** SOURCE EXTRACT **
Saudis cut oil output

Saudis Slash Oil Output, Say Market Oversupplied:
Saudi Arabia's oil minister said on Sunday the kingdom had slashed output by 800,000 barrels per day in March due to oversupply, sending the strongest signal yet that OPEC will not act to quell soaring prices.

Consumers have urged the exporters' group to pump more crude to put a cap on oil, which surged to more than $127 a barrel this month, its highest level in 2 1/2 years amid unrest in North Africa and the Middle East.

Oil Ministers from Kuwait and the United Arab Emirates echoed Saudi Arabia's Ali al-Naimi's concerns about oversupply and said rocketing crude prices were out of the hands of OPEC, which next meets in June.

"The market is overbalanced ... Our production in February was 9.125 million barrels per day (bpd), in March it was 8.292 million bpd. In April we don't know yet, probably a little higher than March. The reason I gave you these numbers is to show you that the market is oversupplied," Naimi told reporters.
This is probably true. Surely no one in the world better analyzes the world oil market better than the Saudis. Oil prices have skyrocketed in the past several months. Most of us probably attribute the rise to unrest in the Middle East, but that is the minority cause. But early this month I covered that:
... the unrest does not account for nearly as much of the price increase as you might think. After all, supplies from the Middle East have remained almost entirely uninterrupted. Egypt's hardly burbled and Libya's disruption accounted for such a tiny proportion of world supply that its effect was marginal. IMO, the oil futures market, which is an aggregated risk assessor, has already discounted the possibility of future unrest regarding supply.

No, it seems the real reason oil prices have risen so much is because we, the American people, gave hundreds of billions of dollars to banks that then turned around and put our billions into investments in oil and other commodities funds rather than making loans to businesses. It all started with Ben Bernanke (no surprise)... .
The price of oil and of oil funds tanked today. US Oil (USO) dropped from Friday's close of 43.71 to a low today of 42.55 to close at 42.88, a one-day loss of 1.90 percent. Proshares Ultra DJ-UBS Crude Oil (UCO), plunged 3.70 percent from Friday's close of 59.66 to close today at 57.45 after reaching the day's low of 56.54.

USO, April 18:


UCO, April 18



One day does not a market make, but oil funds generally ended the day on the uptick.

My guess as to why oil dropped is that the market reacted to the Saudi announcement, but mainly because of this: U.S. credit rating outlook lowered by S&P.

** DATA **

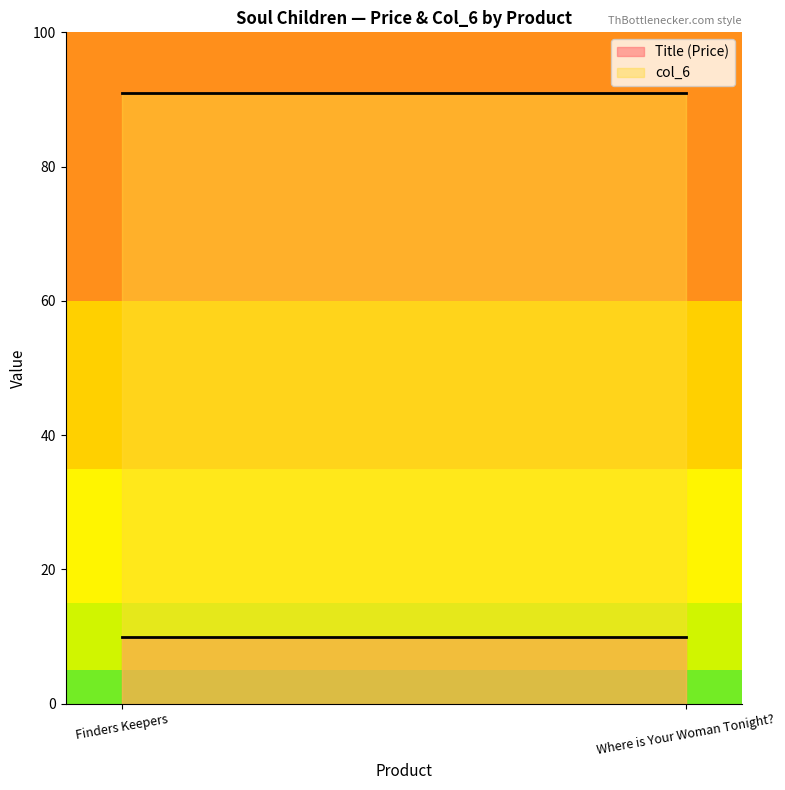

Is it true that Title equals 10.0 at Finders Keepers?

True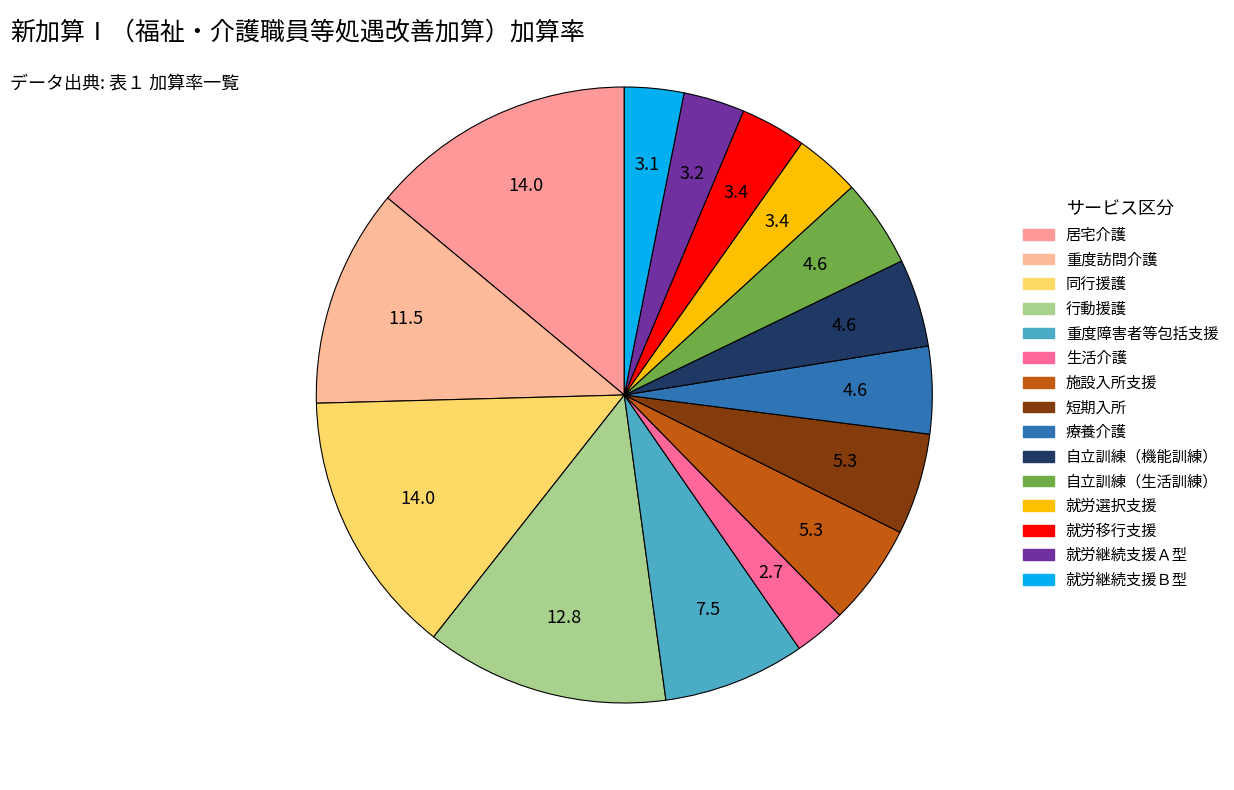

How many segments does this pie chart have?

15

** TASK ITEM **
Extend the piece above on the Saudi oil output cut, starting right after its final sentence, "U.S. credit rating outlook lowered by S&P."

** TASK ANSWER **
NEW YORK (CNNMoney) -- Standard & Poor's lowered its outlook for the nation's long-term debt Monday, saying the political grousing over the deficit could put more pressure on the still shaky economic recovery.

"The outlook reflects our view of the increased risk that the political negotiations over when and how to address both the medium- and long-term fiscal challenges will persist until at least after national elections in 2012," said S&P credit analyst Nikola Swann.

S&P maintained its top-tier 'AAA/A-1+' credit rating on U.S. sovereign debt, saying the nation's "highly diversified" economy and "effective monetary policies" have helped support growth. But the ratings agency lowered its outlook for America's long-term credit rating to "negative" from "stable."
Since oil is (for now) traded in US dollars, the S&P move blasted uncertainty into the market right at the time that the Saudis said they were cutting back. And if there is anything that futures markets hate, it's uncertainty. The initial impulse of investors is to sell, which as trhe graphs show, they did early. But then some sanity returned and prices crept back upward.

This is not to say that prices will rise again tomorrow. It's the long-term trend that matters most unless you're deliberately a short-term trader (and how do you like them ulcers, eh?). For people with oil funds (not commodity options) in their IRAs, for example, a price drop might be a good buy opportunity since the price outlook for crude oil remains rising over the longer term.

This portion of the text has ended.